2012 is just the latest version. It was first published in 2001, and started in 2000. They're so close together that it's difficult to say if one would have been able to find the other.
There are a finite number of names, and an even smaller number of good names. But apparently an infinite number of hacker news posters who comment on every new project to complain that the name has been used before for something else.
And even the fact that this is a fork of an earlier project and the name comes from that doesn't stop it!
(I'm aware I have chosen a very weird thing to be getting annoyed at over my breakfast crumpets this morning)

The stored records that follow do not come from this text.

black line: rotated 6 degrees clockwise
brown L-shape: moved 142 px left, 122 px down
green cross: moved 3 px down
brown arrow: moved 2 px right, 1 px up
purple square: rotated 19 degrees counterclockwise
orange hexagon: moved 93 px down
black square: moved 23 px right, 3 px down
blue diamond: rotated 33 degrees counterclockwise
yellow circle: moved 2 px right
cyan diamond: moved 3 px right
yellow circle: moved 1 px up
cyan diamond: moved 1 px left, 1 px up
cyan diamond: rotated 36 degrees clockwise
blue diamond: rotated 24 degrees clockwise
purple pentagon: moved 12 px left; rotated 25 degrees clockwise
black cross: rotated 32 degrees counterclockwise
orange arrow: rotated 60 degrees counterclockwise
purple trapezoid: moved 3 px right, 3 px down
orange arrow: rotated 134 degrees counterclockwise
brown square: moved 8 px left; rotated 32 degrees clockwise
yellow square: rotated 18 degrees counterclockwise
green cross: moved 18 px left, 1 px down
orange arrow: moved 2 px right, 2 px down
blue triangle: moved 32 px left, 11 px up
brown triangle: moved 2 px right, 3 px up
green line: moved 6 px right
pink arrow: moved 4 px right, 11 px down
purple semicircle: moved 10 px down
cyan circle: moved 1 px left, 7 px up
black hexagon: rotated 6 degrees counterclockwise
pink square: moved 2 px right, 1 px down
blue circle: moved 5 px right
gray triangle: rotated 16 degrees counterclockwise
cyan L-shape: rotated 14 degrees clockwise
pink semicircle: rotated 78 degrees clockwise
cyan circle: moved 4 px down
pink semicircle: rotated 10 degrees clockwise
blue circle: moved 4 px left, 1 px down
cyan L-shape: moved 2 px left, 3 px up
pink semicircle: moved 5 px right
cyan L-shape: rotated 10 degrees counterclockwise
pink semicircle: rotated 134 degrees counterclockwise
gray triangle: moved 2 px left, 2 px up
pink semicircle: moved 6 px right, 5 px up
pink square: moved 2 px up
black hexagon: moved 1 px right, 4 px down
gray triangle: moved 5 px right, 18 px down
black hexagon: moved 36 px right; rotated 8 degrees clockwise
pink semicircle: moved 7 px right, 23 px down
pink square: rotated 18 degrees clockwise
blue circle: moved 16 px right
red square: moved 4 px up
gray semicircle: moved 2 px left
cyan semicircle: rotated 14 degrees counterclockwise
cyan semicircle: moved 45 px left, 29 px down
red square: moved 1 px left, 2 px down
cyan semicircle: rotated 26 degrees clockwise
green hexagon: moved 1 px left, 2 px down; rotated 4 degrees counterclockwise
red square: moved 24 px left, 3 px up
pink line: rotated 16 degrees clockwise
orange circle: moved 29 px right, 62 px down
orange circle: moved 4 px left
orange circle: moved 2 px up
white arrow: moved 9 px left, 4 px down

I would normally agree with you on this, but these projects are in the same realm (language compiler infrastructure), so it's a bit more unfortunate than in the usual case
This reminds me, is there any C compilers that allows injecting custom parsing rules? Say, if it is parsing or type checking and hits upon an error, it calls a callback instead of bailing. This would be very useful for adding simple extensions to the language. I tried to make LLVM do this but couldn't figure it out.
I considered developing such a language, but could not justify it. The intermediate code I developed works just fine for this, and would be trivial to convert to/from a text based form, but I couldn't see the point.
First of all, llvm has clang, which means that llvm as a whole is equipped to understand C (and C++ and Objective-C) both at a high level (abstract syntax tree, all types as declared by the programmer) and low level (SSA form, only the types that are meaningful for sound analysis and optimization).
I think that CIL was a really big deal before llvm and clang. Back then, it was a more approachable alternative to trying to fiddle with C than using GCC, since GCC has a steep learning curve. But in the last 15 years or so, most of the research that would have been done in CIL before is now done in llvm. That’s because llvm is much more complete and it’s designed for ergonomics, specifically in the case where you just want to mess around and even if you’re a newcomer to the compiler. The docs are great and the APIs are top notch.
I think that LLVM’s SSA form is especially good for doing sophisticated analysis and instrumentation of C. I’ve used that a lot for my C experiments. Clang’s AST is really great, too - and it’s amazing for doing higher level stuff where you want to see the original C types and declarations before lowering.
I suspect that there is very little that CIL can do for you that can’t be done in llvm more straightforwardly. And llvm+clang support all of C, plus the adjacent languages (C++ and others).
So, it’s cool that CIL is still around (having alternatives is good, generally) but in my opinion as someone who does experimental work in C compilers, C language extensions, and static/dynamic analysis of C, llvm completely subsumes CIL.
LLVM is a backend: it takes LLVM IR (intermediate representation) and generates machine code.
This is a frontend: it takes C and generates its own IR (a simplified version of C).
You could glue these together with an adapter from CIL to LLVM IR to get a complete C compiler.
Clang is both a frontend and a complete compiler in this respect: the Clang frontend compiles C to LLVM IR, and these are bundled together to produce the Clang compiler.
(Note: I'm simplifying things here. Clang and LLVM are more intertwined than these, and there are several nuances I'm not covering; I'm going for a high-level perspective here)
One thing that CIL allows is creating amalgamations - converting the whole program into a single C file that can be then compiled by GCC or other compilers.
I just want a way to add simple inheritable classes to C without bringing in the entirety of C++ and all its differences and baggage. But I guess things like constructors/destructors are not possible to implement in a language standard-compliant way (not relying on compiler extensions).
What would you use AI for and in what way that is equivalent to what this tool is designed to do?
Which "AI"? There are a million and one different subcategories of AI or specific techniques and tools which fall under the AI umbrella. Which AI tools or techniques are suitable replacement tools for CIL and how?
“ CIL is a front-end for the C programming language that facilitates program analysis and transformation. CIL will parse and typecheck a program, and compile it into a simplified subset of C.
“
To answer your question, I don’t know. I’m no expert in AI by any means. I just think that if there, as you put “a million and one different
subcategories of AI or specific techniques and tools which fall under the AI umbrella”, it should be no surprise if something like this could be done with less effort with something that either already exists today or by designing an LLM to achieve the same goals.
And it would be far more enticing because users wouldn’t have to learn yet another language.